Hello Future of Coding community, I have finally had time to put together a draft of a concept I've had for a few months now - ReadableScript is a very simple 'javascript virtual machine language' that uses assembly-like syntax. Would love any and all feedback, do you think this could be a more accessible style of programming for beginners? Also as it's a "vm" it may be well suited to low-code programming environments. My next milestone goal is to integrate the language into a REPL. Note that this is a very rough draft, you can't even make strings! But the concept should be clear.
I hope I'm not bikeshedding if I recommend that you increase the overall text contrast of that page. Especially the red on black in the sample code and output image will be invisible to many people. And if you add white-space: pre
to your textarea you'll ensure that lines won't wrap.
Thank you so much for the feedback @Fabian Iwand! I've deployed your suggestions
Don't the long multi-line and blocks hinder read-aloud-ability? I can imagine listening on the phone and having to periodically ask, "how many quotes is that?"
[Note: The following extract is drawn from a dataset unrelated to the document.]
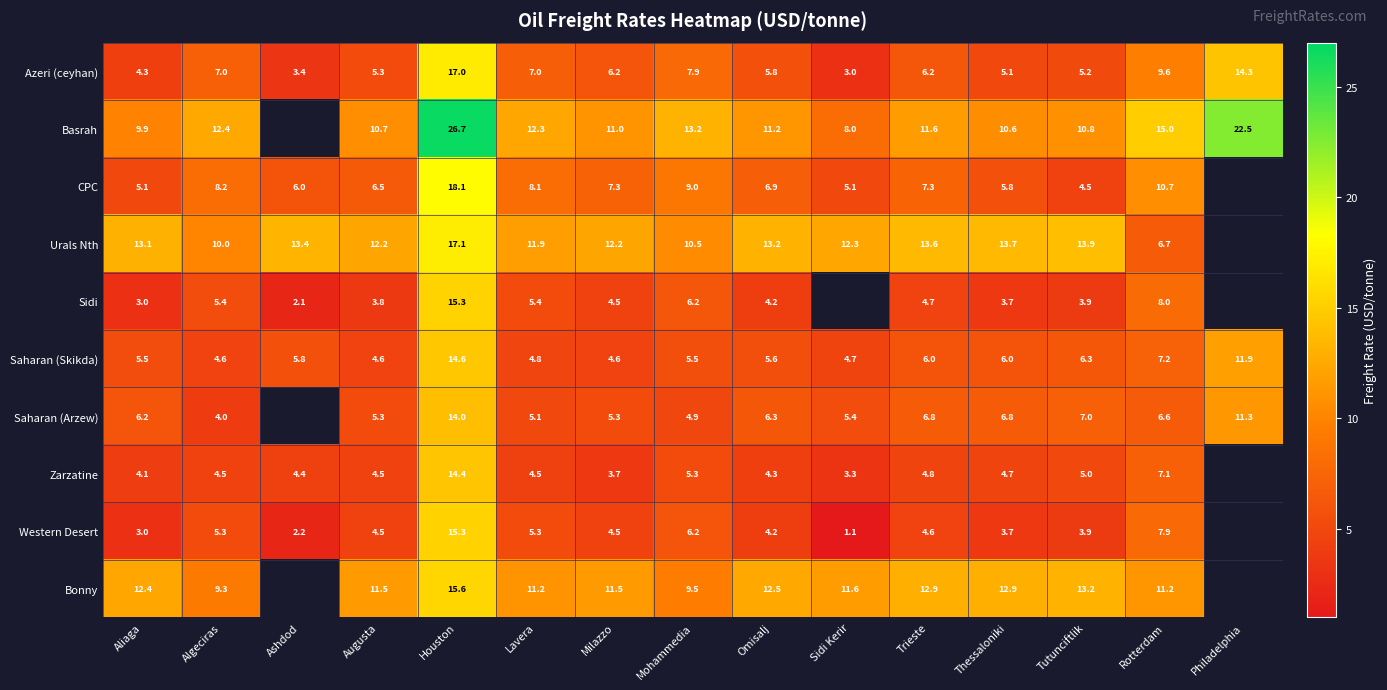

The Bonny series shows 11.5 at Milazzo. True or false?

True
I didn't design github.com/akkartik/mu to be read aloud, but now that I think about it, it feels a bit nicer to read aloud since statements really occupy a single line and are therefore constrained to be short. The cost: lots more temporary variable names, so you'd have to ensure they're don't sound too similar to each other.
Have you considered creating just a style of JavaScript that is convenient to read aloud?
I'm curious if you've given thought to the treatment of camelCase words. For example, in createElement
do you consider the function to be known to the receiving party so that any ambiguity would be acceptable? Or did you use a specific diction in the past?
Dragon NS for example seems to require post editing commands, which doesn't seem like a reasonable workaround for natural language.
(Perhaps all special characters should be aliased to onomatopoeias like "Pow" and "Whoosh" ... 😬)
@Fabian Iwand I'd almost rather enforce everything be lowercase as far as language keywords go (but symbol names and strings should be able to contain any character)
Kartik Agaram thanks for calling that out - note that putting many lines on one line with ' is optional, so the following are identical:
at foo ' add 40 ' log
and
at foo
add 40
log
so you can trade vertical and horizontal space when writing the language
I will check out Mu - about to catch a ✈
The quotes as semicolons seem to hurt readoutability - you would want that boundary to either be uniform, saying "ret" each time eg, or best yet unnecessary by making statements expressions that are bounded in arity. I keep getting confused by the structure of it as the semantics of the at/call/push paradigm are nearly inside out from the standard ALGOL style procedure call. The simplicity of your approach is very refreshing compared to JS; however, I only wish it could sit under it rather than above it.
Ultimately, I think the most "readable" languages look like en.wikipedia.org/wiki/HyperTalk or Ruby - quite verbose, though with linguistic affordances carrying a lot of context. We have communication hard-wired into our brains, but inventing languages that take advantage of this is more of an art than a science. The more whoever is learning it knows a different type of language, the more the impedance mismatches between them will trip them up compared to an absolute beginner.
Have you read the papers around Applescript? It might be interesting to see how they approached some very similar design constraints.